MOU bans signage at CCSD board meetings

Published 9:00 am Saturday, October 28, 2023

Getting your Trinity Audio player ready...

At Wednesday’s Chambers County School board meeting, the board enforced a new policy banning placards or signage within the board room, as agreed upon in a memorandum of understanding between the board and the city of LaFayette. 

Protesters were told they could stay, but any signage or posters would have to go because they were disruptive to business. Unite CEO Dr. Travis Smith and other protesters with LaFayette Teachers Against Displacement argued during the meeting that it was their constitutional right to have a silent protest with signs. Wednesday night’s meeting was the third consecutive meeting where the board dealt with protestors. 

Smith and L-TAD members have been protesting at the school board meeting over the chosen site location for the county’s consolidated high school and the school district’s leadership decisions throughout the desegregation case. 

Email newsletter signup

The memorandum, which the VTN requested from the school board and the city of LaFayette, states that both parties agree to prevent disruption of official board business. It also prohibits chanting or sitting on the floor within the board room and protesting at the door, instead requiring protesters to stand on the second landing on the hill by the road.

“I can’t arrest people. I can’t ask people. I’m not going to remove people from a building. That’s not my job,” said Superintendent Casey Chambley, following Wednesday’s school board meeting. “When people are disorderly, that’s what law enforcement is for. They are our law enforcement in the jurisdiction. So that’s who we have to lean on to uphold the statutes in the law.” 

Chambley said he met with LaFayette Police Chief George Rampey, Mayor Kenneth Vines, City Attorney Joseph Tucker and Finch on Tuesday to agree on the new policy with a memorandum of understanding. 

The MOU was then written and signed Wednesday by Chambley, Vines and Tucker. 

When the VTN reached out, Rampey gave no comment on the meeting or agreement. Vines directed all questions from the VTN to Tucker.

According to the memorandum, the city’s police are required to ensure citizens leave placards or signs outside of the board room and remove citizens from the board room who chant or sit on the floor. 

It also requires law enforcement to remove “those individuals from the Board room, from the adjoining foyer and from the area immediately outside the Board room to a location on the first landing of steps going up the hill toward the street from the Board room as marked by the board.”

“There the citizens can peacefully protest, hold placards, and chant if they wish as long as said activities do not disrupt the orderly business of the board, including harassment of any board member or attendee of the meeting, before, during or after the meeting,” the memorandum stated. 

The board used barriers from the Inspire Academy Greenpower racing team program to designate the area on the hill where protesters are allowed. 
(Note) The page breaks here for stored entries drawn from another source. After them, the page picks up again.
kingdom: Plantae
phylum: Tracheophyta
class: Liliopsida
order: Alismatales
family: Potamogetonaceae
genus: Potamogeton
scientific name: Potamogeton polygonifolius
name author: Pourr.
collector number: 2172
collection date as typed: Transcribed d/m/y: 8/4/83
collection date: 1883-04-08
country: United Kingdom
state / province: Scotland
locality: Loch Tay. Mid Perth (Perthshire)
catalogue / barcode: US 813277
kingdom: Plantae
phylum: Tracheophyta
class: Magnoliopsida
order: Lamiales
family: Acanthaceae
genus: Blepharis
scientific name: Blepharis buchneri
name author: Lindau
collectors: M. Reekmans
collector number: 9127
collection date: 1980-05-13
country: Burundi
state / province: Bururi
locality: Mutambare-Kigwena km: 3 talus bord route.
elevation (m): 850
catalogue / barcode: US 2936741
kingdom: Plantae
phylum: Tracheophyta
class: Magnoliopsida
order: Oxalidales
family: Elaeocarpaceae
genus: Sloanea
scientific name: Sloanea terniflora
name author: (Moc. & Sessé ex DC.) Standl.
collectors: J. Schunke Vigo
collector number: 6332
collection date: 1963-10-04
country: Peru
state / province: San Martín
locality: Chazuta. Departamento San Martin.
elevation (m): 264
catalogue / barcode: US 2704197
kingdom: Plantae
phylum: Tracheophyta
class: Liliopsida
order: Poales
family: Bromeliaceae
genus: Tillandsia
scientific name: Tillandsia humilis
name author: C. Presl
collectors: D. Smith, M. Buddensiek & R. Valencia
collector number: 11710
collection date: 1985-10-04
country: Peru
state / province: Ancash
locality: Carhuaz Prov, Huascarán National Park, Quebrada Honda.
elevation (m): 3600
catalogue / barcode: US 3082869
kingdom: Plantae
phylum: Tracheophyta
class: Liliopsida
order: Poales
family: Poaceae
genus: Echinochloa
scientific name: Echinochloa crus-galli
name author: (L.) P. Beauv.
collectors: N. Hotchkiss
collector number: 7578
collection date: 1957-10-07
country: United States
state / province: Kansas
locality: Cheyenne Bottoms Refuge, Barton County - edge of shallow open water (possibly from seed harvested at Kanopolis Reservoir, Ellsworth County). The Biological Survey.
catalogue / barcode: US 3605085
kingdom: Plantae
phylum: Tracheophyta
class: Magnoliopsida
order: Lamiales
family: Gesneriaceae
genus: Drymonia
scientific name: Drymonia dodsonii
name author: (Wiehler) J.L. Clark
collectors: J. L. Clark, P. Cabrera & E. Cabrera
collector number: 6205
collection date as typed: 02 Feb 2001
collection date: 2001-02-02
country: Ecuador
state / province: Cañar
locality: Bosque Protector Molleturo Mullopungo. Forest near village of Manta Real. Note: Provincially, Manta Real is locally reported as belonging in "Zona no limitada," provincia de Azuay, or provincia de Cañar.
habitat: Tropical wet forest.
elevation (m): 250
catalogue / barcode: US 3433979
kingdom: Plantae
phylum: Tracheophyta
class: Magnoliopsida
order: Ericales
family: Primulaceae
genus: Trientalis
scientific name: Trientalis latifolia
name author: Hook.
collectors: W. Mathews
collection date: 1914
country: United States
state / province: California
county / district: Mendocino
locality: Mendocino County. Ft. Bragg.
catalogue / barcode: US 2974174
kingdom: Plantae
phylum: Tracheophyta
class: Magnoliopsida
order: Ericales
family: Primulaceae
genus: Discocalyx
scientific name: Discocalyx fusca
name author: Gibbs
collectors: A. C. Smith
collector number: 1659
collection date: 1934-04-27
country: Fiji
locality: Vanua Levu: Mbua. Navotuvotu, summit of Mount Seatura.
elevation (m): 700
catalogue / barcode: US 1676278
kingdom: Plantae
“The attorney and the mayor with the police chief agreed and determined where that area would be,” Chambley said. “We walked out, looked at it and set that up. And they asked if we would mark that off, and that’s what we did.”

Under the MOU, LaFayette PD is required to prevent individuals from lining the sidewalk that leads from the parking lot on either side of the building to the board office front door, which board members have to pass through for the meeting.